- Directed by: Rachel Israel
- Written by: Rachel Israel
- Produced by: Summer Shelton Todd Remis Kurt Enger
- Starring: Brandon Polansky Samantha Elisofon Nicky Gottlieb Will Deaver Tibor Feldman Jonathan Tchaikovsky Jessica Walter
- Cinematography: Zachary Halberd
- Edited by: Alex Camilleri
- Music by: Amie Doherty
- Production company: Tangerine Entertainment
- Distributed by: Kino Lorber
- Release date: April 20, 2017 (Tribeca);
- Running time: 94 minutes
- Country: United States
- Language: English

= Keep the Change (2017 film) =

Keep the Change is a 2017 American romantic comedy film written and directed by Rachel Israel and starring Brandon Polansky, Samantha Elisofon, Nicky Gottlieb, Will Deaver, Tibor Feldman, Jonathan Tchaikovsky and Jessica Walter.
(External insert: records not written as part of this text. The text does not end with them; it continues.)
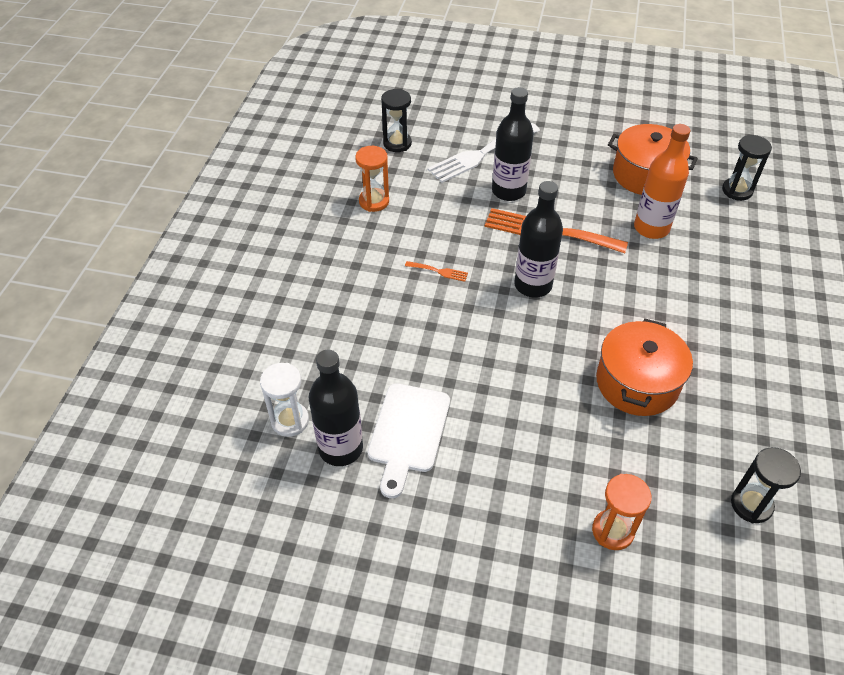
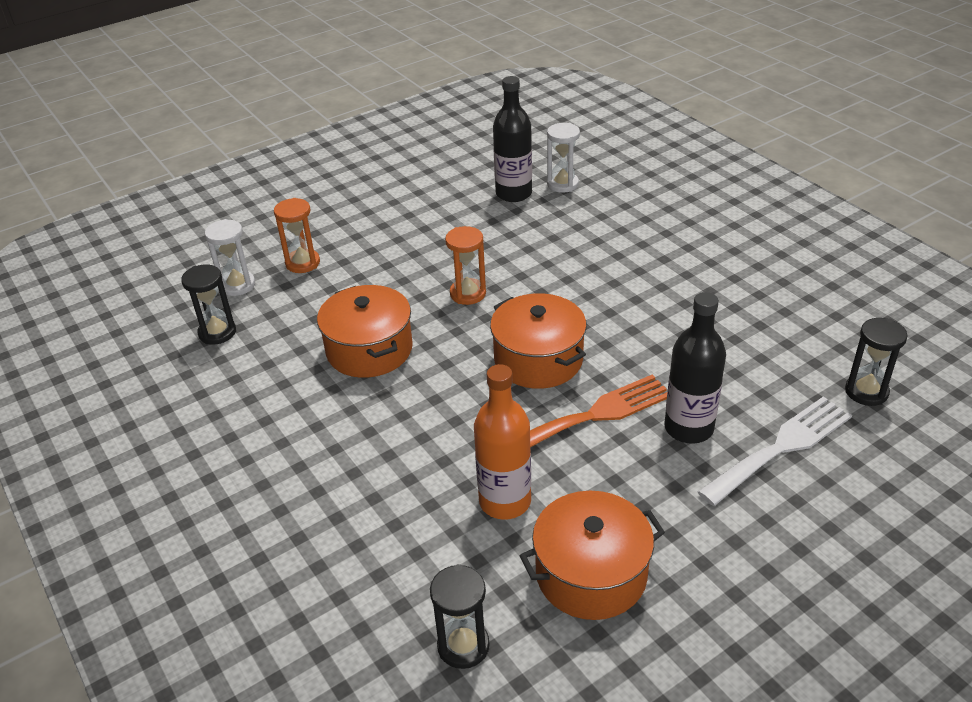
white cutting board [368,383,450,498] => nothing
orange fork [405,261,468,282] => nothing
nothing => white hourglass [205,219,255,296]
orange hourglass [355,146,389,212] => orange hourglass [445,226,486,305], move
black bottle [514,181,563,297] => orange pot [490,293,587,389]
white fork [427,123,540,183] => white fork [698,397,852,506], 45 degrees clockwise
It is Israel’s feature directorial debut and based on her 2013 short film of the same name.

==Cast==
- Brandon Polansky as David
- Samantha Elisofon as Sarah
- Nicky Gottlieb as Sammy
- Will Deaver
- Jessica Walter as Carrie
- Tibor Feldman as Lenny
- Jonathan Tchaikovsky as Matt Cone
- Dorsey Massey
- Heidi Landis
- Anna Suzuki as Angie

==Release==
The film premiered at the Tribeca Film Festival on April 20, 2017. Then it was released on March 16, 2018.

==Reception==
The film has a 100% rating on Rotten Tomatoes based on 29 reviews. Filipe Freitas of Film Threat rated the film an 8 out of 10. Derek Smith of Slant Magazine awarded the film three stars out of four. Michael Nordine of IndieWire graded the film a B.
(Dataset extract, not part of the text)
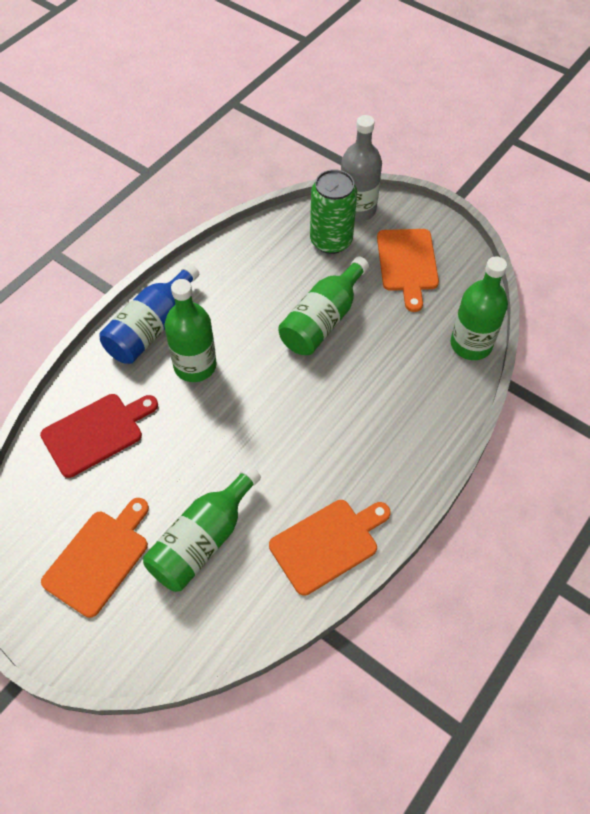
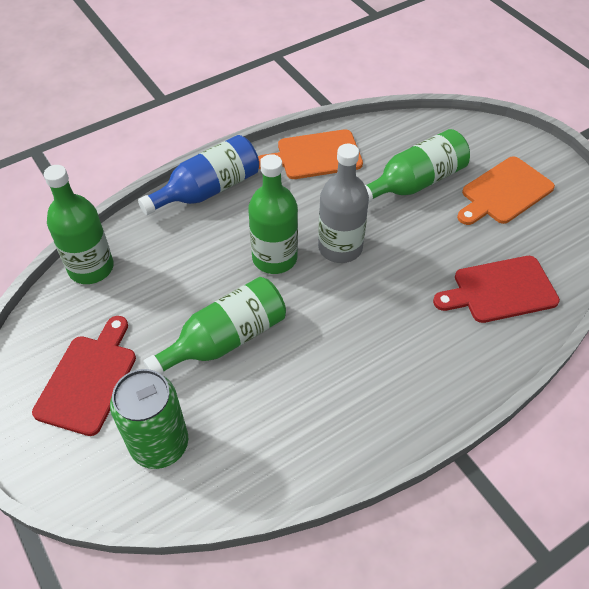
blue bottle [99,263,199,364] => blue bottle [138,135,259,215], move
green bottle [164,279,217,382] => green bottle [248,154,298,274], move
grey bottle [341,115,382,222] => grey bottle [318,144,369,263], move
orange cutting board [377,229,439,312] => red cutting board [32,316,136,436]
The Hollywood Reporter gave the film a positive review: “A modest but refreshing love story that takes its autistic protagonists on their own terms.”

Nick Schager of Variety also gave the film a positive review and wrote, “…an ode to self-discovery and acceptance that’s as funny as it is sweet.”

==Awards==
The film won the Founders Award for Best Narrative Feature at the Tribeca Film Festival, where Israel also won the award for Best New Narrative Director and the Nora Ephron Prize for Special Jury Mention.